There are pitchers who could be available and would help the Phillies now and in the future. Cincinnati's Bronson Arroyo could be had, but he is owed more than $30 million through 2010. The White Sox would move Jon Garland. (And, yes, Gillick says he'd deal with the White Sox, even after the Freddy Garcia debacle.)

Gillick has spoken with every team looking to move pitching. But in a seller's market, "there's a lot of feeling-out going on," he said. "We might do something, but it might not be an earth-shaker."

Gillick did admit to having more serious talks regarding a pitcher with one team.

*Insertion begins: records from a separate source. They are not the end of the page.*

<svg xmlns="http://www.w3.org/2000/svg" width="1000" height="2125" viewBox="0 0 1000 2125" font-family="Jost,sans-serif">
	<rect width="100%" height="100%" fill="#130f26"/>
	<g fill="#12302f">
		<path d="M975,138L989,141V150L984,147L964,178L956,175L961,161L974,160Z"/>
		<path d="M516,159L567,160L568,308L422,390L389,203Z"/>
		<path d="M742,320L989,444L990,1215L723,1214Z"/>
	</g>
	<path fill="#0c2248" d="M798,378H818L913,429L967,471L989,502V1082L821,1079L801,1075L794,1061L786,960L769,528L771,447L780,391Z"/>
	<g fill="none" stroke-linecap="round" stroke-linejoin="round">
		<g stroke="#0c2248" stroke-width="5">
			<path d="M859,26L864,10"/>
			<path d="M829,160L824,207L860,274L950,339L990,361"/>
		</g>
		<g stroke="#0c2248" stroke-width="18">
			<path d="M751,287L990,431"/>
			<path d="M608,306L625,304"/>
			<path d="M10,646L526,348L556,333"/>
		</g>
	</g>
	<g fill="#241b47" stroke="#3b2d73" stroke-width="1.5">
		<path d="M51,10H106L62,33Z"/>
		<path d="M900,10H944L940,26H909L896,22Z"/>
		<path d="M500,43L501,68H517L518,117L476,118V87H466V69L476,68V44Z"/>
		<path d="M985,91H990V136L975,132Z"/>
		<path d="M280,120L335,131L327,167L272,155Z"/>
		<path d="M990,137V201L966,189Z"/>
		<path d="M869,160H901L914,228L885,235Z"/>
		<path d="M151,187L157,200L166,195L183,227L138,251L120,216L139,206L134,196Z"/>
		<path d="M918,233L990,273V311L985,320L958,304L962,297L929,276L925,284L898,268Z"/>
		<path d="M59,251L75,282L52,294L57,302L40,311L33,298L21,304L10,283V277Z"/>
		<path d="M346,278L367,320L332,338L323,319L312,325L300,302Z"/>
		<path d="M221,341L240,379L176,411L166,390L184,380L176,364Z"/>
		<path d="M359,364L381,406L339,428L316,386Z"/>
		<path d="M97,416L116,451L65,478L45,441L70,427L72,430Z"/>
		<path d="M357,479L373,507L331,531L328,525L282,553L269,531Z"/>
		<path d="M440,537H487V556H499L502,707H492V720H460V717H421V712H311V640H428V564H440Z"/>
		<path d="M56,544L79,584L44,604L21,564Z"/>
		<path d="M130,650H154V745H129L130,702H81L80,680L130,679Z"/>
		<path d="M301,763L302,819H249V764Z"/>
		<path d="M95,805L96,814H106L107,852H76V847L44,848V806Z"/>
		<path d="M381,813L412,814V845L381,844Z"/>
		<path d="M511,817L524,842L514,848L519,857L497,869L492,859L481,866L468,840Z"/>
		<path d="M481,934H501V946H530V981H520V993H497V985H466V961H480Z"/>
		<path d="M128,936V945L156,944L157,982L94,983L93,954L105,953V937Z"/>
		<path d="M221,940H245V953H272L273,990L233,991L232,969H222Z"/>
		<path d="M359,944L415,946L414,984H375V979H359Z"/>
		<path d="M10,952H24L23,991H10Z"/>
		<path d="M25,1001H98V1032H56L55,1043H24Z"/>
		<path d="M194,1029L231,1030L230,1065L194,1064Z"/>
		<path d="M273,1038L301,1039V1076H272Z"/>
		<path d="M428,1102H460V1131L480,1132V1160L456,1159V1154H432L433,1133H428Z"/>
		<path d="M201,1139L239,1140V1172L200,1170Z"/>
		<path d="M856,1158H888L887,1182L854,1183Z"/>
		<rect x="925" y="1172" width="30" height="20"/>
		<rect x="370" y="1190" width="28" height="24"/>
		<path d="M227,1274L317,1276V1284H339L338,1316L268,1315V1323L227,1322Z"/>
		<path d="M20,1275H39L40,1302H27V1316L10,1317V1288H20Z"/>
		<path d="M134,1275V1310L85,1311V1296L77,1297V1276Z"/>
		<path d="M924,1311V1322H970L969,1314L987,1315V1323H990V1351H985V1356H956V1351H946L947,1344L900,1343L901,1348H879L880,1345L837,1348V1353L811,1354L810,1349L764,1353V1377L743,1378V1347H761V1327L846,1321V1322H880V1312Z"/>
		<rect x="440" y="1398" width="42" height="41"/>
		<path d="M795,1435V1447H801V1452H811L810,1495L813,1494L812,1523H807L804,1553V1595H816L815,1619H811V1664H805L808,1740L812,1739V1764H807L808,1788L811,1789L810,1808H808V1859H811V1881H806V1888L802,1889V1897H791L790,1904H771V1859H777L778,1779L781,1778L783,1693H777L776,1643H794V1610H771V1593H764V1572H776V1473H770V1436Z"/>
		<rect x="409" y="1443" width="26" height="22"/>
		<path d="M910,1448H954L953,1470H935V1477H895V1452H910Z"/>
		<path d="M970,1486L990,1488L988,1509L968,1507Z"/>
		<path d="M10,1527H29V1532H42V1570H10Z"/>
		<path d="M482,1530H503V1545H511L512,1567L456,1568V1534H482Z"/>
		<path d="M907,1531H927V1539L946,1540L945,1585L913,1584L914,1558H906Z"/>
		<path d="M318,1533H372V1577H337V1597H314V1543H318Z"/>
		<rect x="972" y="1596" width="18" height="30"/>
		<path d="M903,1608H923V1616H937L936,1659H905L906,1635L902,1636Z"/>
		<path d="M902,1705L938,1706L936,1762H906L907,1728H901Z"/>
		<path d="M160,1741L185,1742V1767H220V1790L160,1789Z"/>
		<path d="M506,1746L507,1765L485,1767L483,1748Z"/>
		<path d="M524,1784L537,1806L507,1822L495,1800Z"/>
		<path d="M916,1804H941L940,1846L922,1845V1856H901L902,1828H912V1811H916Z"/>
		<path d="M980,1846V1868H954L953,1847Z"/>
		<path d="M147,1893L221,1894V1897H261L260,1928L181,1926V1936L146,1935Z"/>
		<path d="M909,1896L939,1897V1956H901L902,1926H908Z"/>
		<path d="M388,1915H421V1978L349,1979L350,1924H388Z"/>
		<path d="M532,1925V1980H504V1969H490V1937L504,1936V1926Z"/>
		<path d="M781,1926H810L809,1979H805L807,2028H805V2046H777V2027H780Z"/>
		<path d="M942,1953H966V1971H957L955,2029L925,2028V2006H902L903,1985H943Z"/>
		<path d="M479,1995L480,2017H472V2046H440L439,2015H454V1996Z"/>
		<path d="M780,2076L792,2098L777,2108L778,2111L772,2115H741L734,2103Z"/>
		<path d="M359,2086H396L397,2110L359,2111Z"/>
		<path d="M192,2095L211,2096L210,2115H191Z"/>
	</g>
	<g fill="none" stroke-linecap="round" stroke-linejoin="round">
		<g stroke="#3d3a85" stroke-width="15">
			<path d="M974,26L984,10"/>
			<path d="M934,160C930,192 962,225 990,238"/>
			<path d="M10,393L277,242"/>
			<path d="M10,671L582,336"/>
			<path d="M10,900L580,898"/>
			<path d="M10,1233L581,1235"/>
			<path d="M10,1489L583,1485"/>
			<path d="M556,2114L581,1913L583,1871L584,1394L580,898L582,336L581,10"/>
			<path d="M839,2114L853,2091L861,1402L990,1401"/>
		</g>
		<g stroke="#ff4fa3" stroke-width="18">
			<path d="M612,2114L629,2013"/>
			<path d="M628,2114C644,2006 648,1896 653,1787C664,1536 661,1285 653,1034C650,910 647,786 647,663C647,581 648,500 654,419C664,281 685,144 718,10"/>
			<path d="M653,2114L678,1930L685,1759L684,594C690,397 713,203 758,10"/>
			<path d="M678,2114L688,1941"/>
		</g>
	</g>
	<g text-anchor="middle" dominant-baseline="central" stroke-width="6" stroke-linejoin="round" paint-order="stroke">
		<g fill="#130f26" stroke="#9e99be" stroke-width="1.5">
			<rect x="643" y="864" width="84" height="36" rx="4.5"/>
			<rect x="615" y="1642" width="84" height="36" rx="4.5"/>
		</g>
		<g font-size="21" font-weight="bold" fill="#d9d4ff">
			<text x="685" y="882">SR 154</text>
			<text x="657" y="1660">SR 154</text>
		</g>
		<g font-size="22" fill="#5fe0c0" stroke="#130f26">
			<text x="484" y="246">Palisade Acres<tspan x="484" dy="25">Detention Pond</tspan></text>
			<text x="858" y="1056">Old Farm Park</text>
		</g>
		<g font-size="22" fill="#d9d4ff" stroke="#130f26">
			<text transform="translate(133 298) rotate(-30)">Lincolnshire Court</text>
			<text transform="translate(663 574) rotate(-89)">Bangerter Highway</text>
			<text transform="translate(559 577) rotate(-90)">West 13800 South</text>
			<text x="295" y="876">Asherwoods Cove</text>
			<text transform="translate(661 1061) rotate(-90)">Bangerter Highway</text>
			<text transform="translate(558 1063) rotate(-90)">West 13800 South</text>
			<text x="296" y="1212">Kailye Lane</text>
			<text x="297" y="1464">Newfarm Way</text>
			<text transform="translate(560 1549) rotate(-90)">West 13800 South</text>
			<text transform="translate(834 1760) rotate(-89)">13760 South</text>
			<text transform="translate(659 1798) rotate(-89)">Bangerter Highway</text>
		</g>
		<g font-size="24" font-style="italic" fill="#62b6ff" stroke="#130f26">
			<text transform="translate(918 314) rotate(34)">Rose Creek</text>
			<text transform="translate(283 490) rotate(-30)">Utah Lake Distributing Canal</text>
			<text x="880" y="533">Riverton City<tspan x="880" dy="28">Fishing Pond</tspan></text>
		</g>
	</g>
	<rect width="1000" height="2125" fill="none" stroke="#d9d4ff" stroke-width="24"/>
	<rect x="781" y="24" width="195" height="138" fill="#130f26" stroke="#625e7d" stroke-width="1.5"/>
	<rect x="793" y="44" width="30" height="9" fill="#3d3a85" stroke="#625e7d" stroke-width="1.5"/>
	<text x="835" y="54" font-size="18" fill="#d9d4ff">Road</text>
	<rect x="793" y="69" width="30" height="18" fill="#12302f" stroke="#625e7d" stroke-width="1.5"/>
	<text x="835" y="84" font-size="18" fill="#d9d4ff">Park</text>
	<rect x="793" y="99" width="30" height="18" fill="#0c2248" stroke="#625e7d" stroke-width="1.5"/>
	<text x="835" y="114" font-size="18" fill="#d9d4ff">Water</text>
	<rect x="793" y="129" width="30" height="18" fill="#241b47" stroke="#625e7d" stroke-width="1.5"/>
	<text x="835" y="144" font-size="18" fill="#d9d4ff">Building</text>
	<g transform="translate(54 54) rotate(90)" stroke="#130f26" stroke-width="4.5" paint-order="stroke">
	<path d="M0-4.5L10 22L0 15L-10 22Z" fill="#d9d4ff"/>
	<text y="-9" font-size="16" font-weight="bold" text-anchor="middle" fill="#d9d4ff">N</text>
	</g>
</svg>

"One situation, we're further down the road than others," he said. "We know our parameters and they know ours. That club is in a good position because there's not a lot of pitching out there."

Gillick would not name the other team, though he did say the proposed deal could involve someone from the Phils' 25-man roster. Best guess: Bourn.

Pitching isn't the only area the Phils are trying to upgrade. They'd like to add power to the outfield corners, though Gillick didn't sound optimistic about landing any. The Phils, who lead the NL in runs, can survive with the offense they have. They probably can't with this pitching staff.

"We need consistency from our pitching," manager Charlie Manuel said about a dozen times before last night's game.

Manuel had been making open pleas for pitching help, but has calmed down on that front. Maybe J.D. Durbin's shutout in San Diego on Sunday cooled his jets. Or maybe he was asked to cool them.

"In the situation we have, it's important I stay positive instead of negative," Manuel said.


Manuel sent Kyle Kendrick to the mound last night against Washington and the rookie pitched well in his eighth big-league start. The Phillies have won six of those starts. Clearly, the 22-year-old righthander has contributed. Durbin, another rookie, has also helped recently, winning two of three starts after landing with his fourth organization this season.

The contributions of Kendrick and Durbin haven't cured this team's need for pitching, though. Manuel might not be publicly pleading for more help, but that league-worst ERA is.

This team has the offense to stick around. But it needs more pitching. Myers will be a nice addition, but the Phils can't stop there. Six days. Tick. Tick. Tick.